- SÉRIE D'EXERCICES -
#1 Recopiez, s'il vous plaît, le passage de l'extrait sur la toxicomanie en Afghanistan qui commence par les mots contenant "Le centre de" et se termine par "opiacés en Afghanistan.".
#2 Relevez tous les pourcentages mentionnés dans l'extrait sur la toxicomanie en Afghanistan.

- EXTRAIT CITÉ -
■ ■ ■ ■

Le centre de réhabilitation d'Ibn Sina, près de Kaboul, abrite actuellement 900 toxicomanes, dont la plupart sont victimes d'une épidémie d'addiction aux méthamphétamines. Un phénomène récent dans un pays déjà confronté aux fléaux de l'opium et de l'héroïne.
Des dizaines de toxicomanes arrivent régulièrement dans le vaste centre de réhabilitation situé à l'extérieur de Kaboul, l'air perdu en descendent des cars de police. Ils sont victimes d'une épidémie d'addiction aux méthamphétamines, qui concurrencent désormais les opiacés en Afghanistan.
Arrêtés dans les rues de la capitale, ces hommes sont soumis à un programme de désintoxication obligatoire, censé contenir la demande croissante pour les méthamphétamines, qui a pris les autorités par surprise dans un pays déjà aux prises avec les fléaux de l'opium et de l'héroïne.
"Je ferais n'importe quoi pour obtenir une dose"
"Ma vie a été brisée par la toxicomanie", dit Sulaiman, 25 ans, fraîchement arrivé avec une quarantaine d'hommes. "Je ferais n'importe quoi pour obtenir une dose, du travail jusqu'au vol", ajoute-t-il.
Les patients d'Ibn Sina, le plus grand centre de désintoxication d'Afghanistan, suivent une cure de 45 jours. Sulaiman est devenu accro à la meth, il y a trois ans lors d'un séjour en Iran.
Jusqu'en 2017, le centre traitait essentiellement des accros aux opiacés, dit son médecin et conseiller en chef, Abdul Jabar Jalili. "Aujourd'hui, environ 70 % des patients sont accros à la meth". Et leurs chances de s'en sortir sont faibles, avec plus de 80 % de rechute.
Trois millions de toxicomanes
Selon les dernières données disponibles, l'Afghanistan comptait, en 2015, trois millions de toxicomanes pour une population estimée à 37 millions. Les experts estiment que ce nombre a augmenté depuis, et selon les responsables de la santé, la part de ceux utilisant du meth pourrait être de 40 %.

■ ■ ■ ■

- Données de détection d'objets par points -
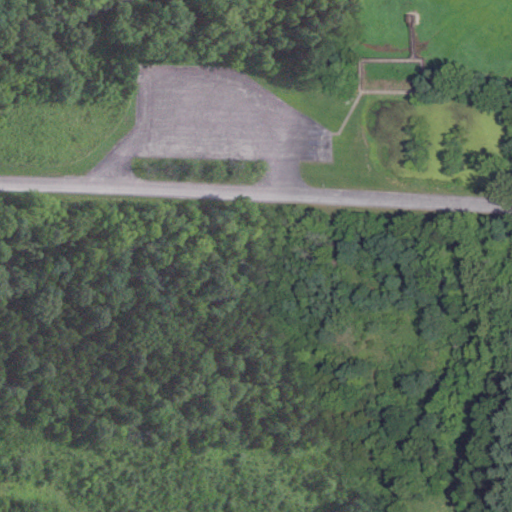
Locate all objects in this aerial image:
pier: (413, 38)
pier: (375, 58)
pier: (405, 89)
parking lot: (217, 114)
road: (332, 132)
road: (208, 134)
road: (256, 191)
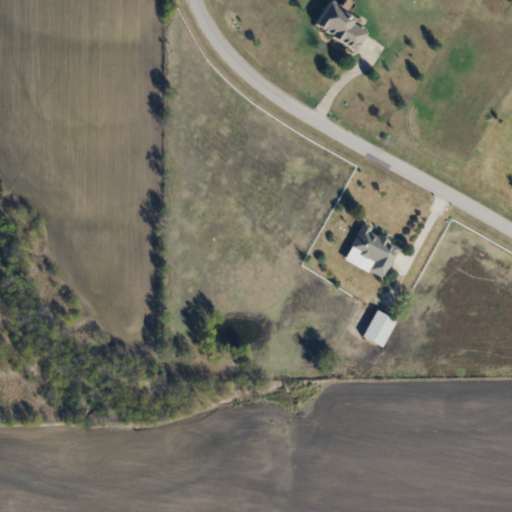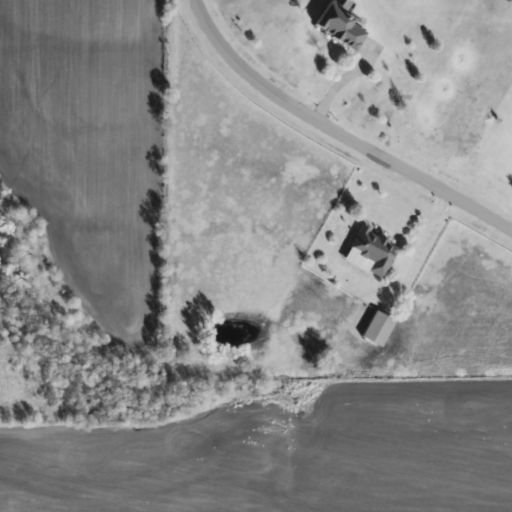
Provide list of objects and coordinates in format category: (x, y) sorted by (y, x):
building: (339, 26)
building: (340, 26)
road: (347, 119)
road: (429, 222)
building: (370, 250)
building: (370, 251)
building: (376, 327)
building: (376, 328)
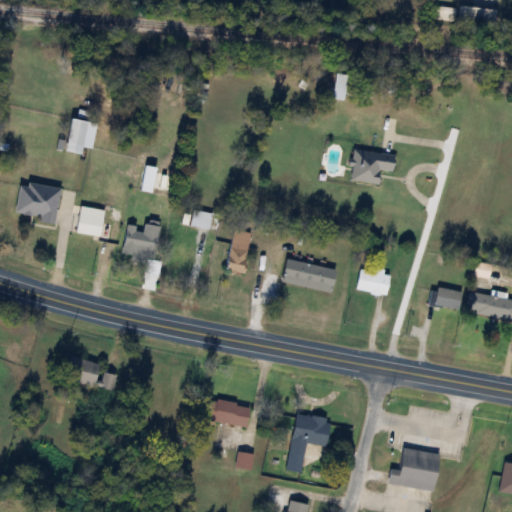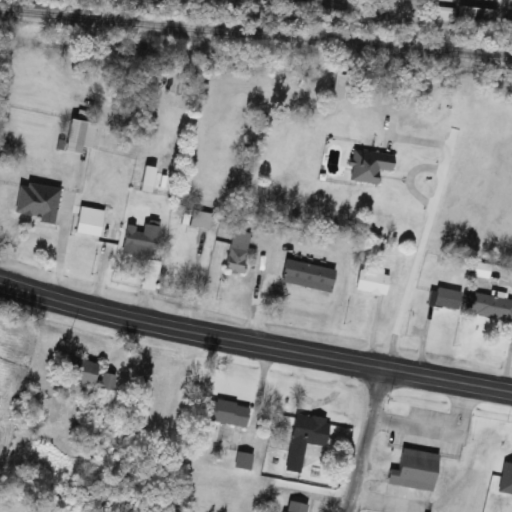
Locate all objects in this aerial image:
building: (445, 14)
building: (474, 14)
railway: (256, 35)
building: (162, 81)
building: (77, 135)
building: (367, 165)
building: (152, 181)
building: (35, 201)
building: (198, 219)
building: (92, 229)
building: (139, 241)
building: (236, 250)
road: (413, 252)
building: (102, 256)
building: (306, 275)
building: (370, 280)
building: (442, 298)
building: (488, 305)
road: (254, 345)
building: (86, 374)
building: (225, 412)
building: (303, 438)
road: (362, 441)
building: (407, 469)
building: (413, 469)
building: (505, 478)
building: (292, 506)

■ ■ ■ ■

- RÉSULTATS -
#1
Le centre de réhabilitation d'Ibn Sina, près de Kaboul, abrite actuellement 900 toxicomanes, dont la plupart sont victimes d'une épidémie d'addiction aux méthamphétamines. Un phénomène récent dans un pays déjà confronté aux fléaux de l'opium et de l'héroïne.
Des dizaines de toxicomanes arrivent régulièrement dans le vaste centre de réhabilitation situé à l'extérieur de Kaboul, l'air perdu en descendent des cars de police. Ils sont victimes d'une épidémie d'addiction aux méthamphétamines, qui concurrencent désormais les opiacés en Afghanistan.

#2
- 70 %
- plus de 80 %
- 40 %